What caused me to derail?
What does this cycle have to do with how we got off track? I’m glad you asked! One of the reasons I like this cycle so much is because when I am feeling derailed it helps me to figure out where I got off and where I can get back on.
When I find myself spiritually derailed there are a few questions that might help diagnose what went wrong:
- Have I been working for God’s glory or my own?
- Do I see the work before me as an obstacle or an opportunity to serve God?
- Have I been plugged into the sources of God’s revelation or avoiding them?
- Am I attending the preaching of the Word? Praying? Reading the Word?
- Have I received some instruction from God that I have yet to heed?
- Am I harboring a sin of which I will not repent?
There’s no doubt that our hearts are deceitful, and our inclinations are always to reject God’s authority, distrust his Word, and act out of selfishness. We need no external help jumping the tracks and out of the cycle. Even so, there are all sorts of things that might also contribute to our derailment. In this season of change and challenge, there are no lack of priorities competing for our time and mental attention. It’s easy to take our eyes off of God and his kingdom when it feels like all we can do to just keep an eye on the road ahead. Given our nature and circumstances, we’ll all get derailed. But we don’t have to stay that way once we’ve identified it and its cause.
How do I get back on track?
The good news is whether you’re derailed because of a simple distraction or an ongoing struggle with a significant sin issue, the solution is fundamentally the same: Identify where you came off the rails, clear the wreckage, and get back on track wherever you left off.
- If I have been living for my own glory rather than celebrating and serving a great and deserving God, I’ll need to be reminded who he is.
- The Psalms are a great place to look for a reminder of how great a God we serve.
- If I have been living without a steady diet of God’s revealed wisdom, I’ll need to set aside time to be refreshed and renewed in it.
- Fasting is a reminder that we do not live on bread alone, but that the very Word of God is essential to our life.
- If I have been failing to live out the instructions I have received, I’ll need to renew my commitment to walking in repentance and obedience.
- Confession to a brother or sister in Christ and inviting accountability in areas of struggle are powerful ways to be reminded of that commitment.
Some derailments are serious.

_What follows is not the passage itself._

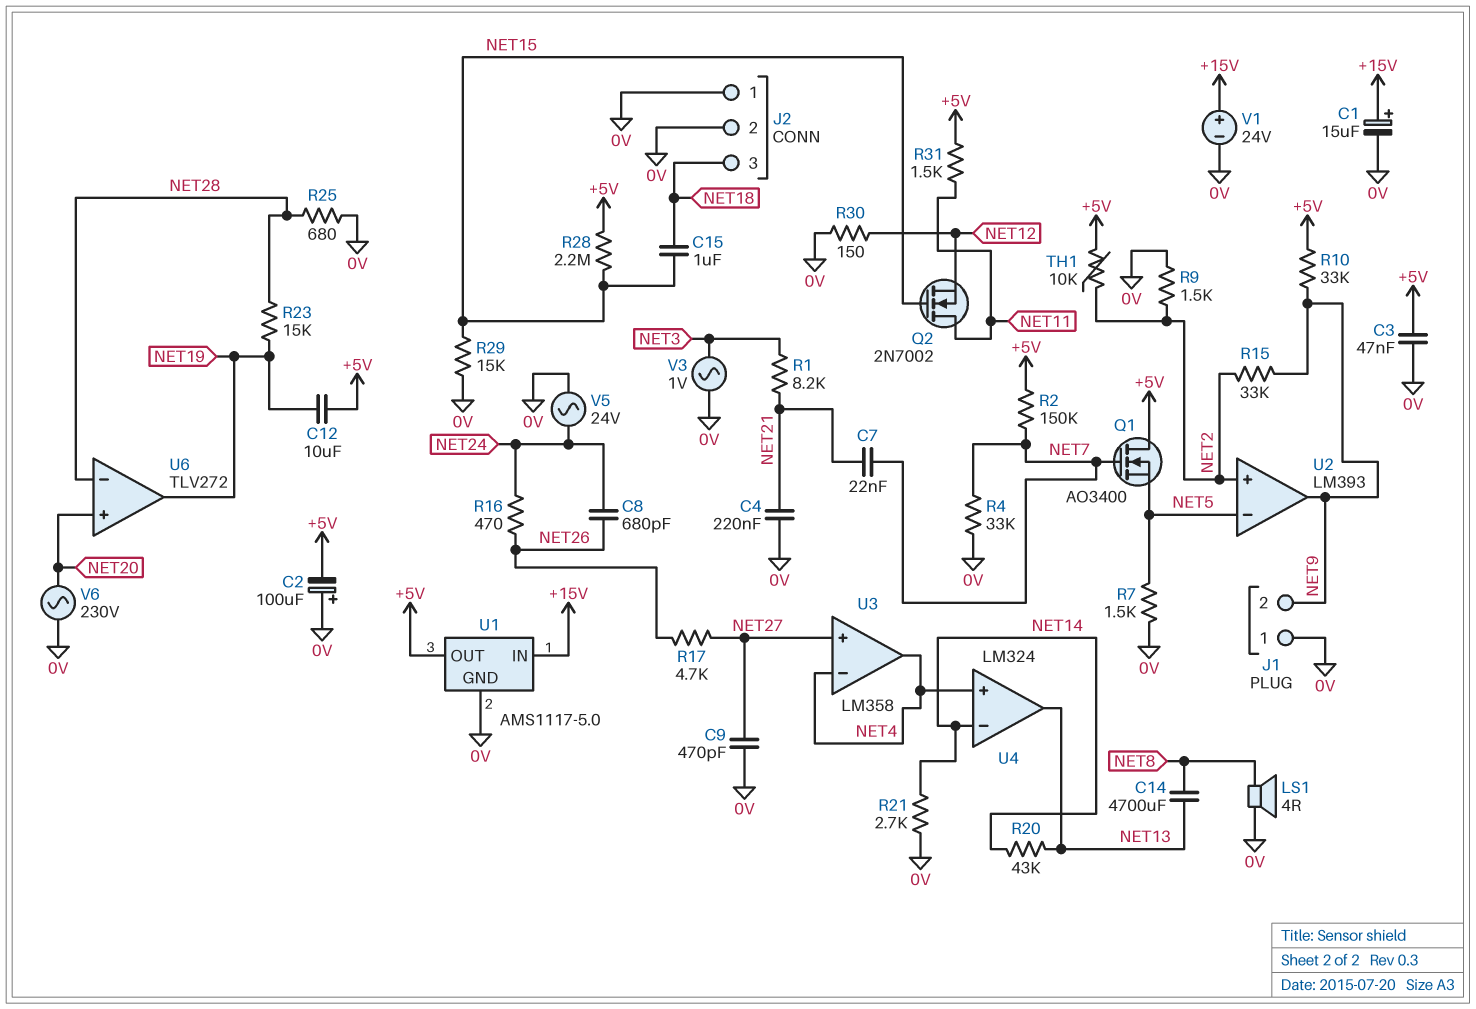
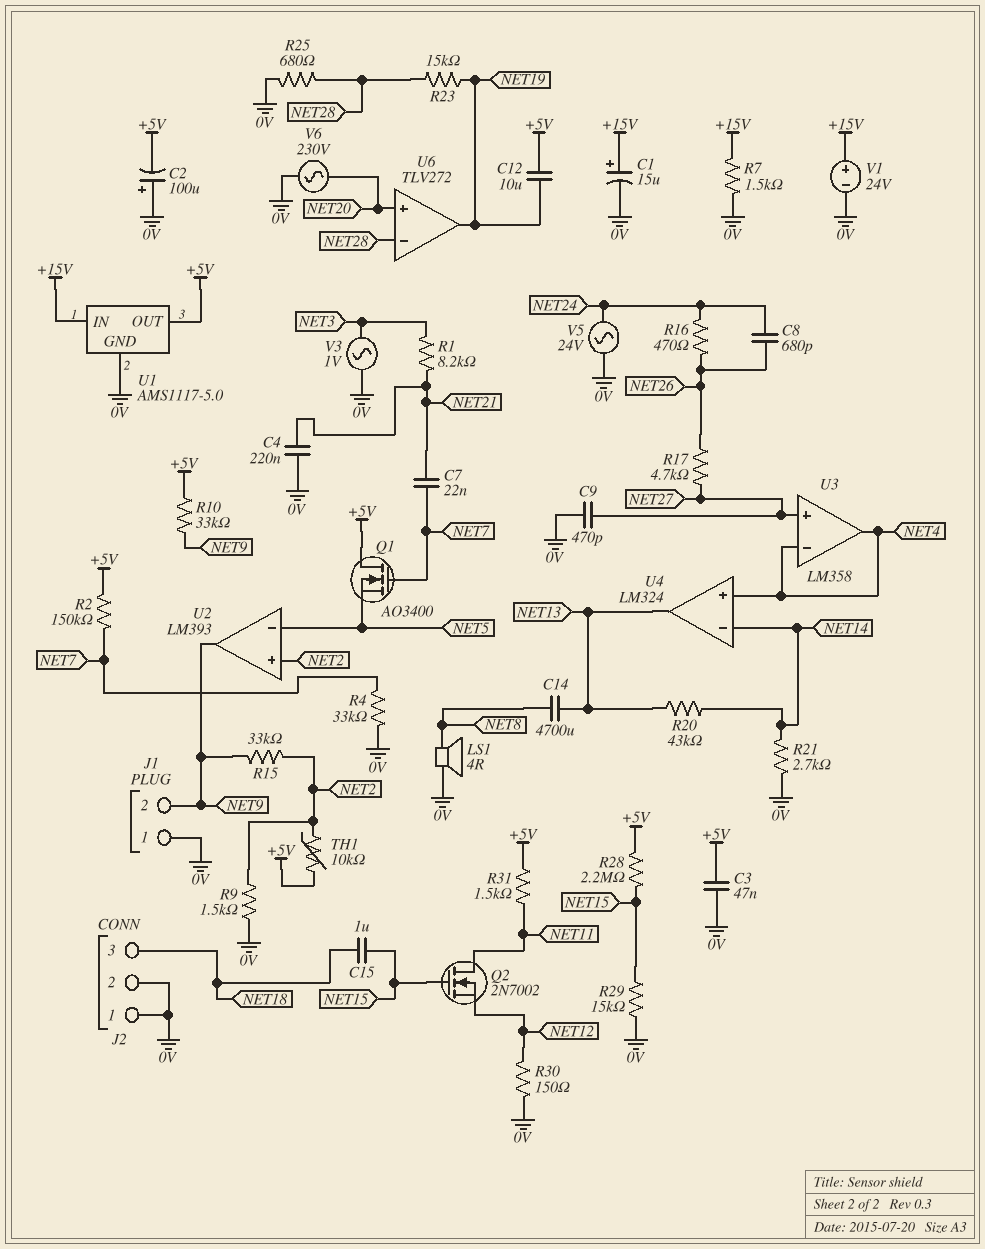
R7: 1.5k (0V, NET5) -> 1.5k (+15V, 0V)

They will require weeks, months, years, or even decades of clean-up and rebuilding. Others can be resolved quickly. The good news above was that the solution is substantially the same in all cases: do something; get back on the rails and get moving. In most cases, the process of getting back on the rails begins with the means of grace available to us every day: read, pray, attend teaching, fast, confess, and participate in community.
The truly great news is that we are not left to accomplish any of this on our own. We have a good God who is eager to help (2 Corinthians 9:11-15). We have an indwelling Spirit that prays on our behalf even when we are unable (Romans 8:26). We have a brother in Christ who made it possible for us to stand, unafraid, before a holy God and receive help in these times of need (Hebrews 4:14–16).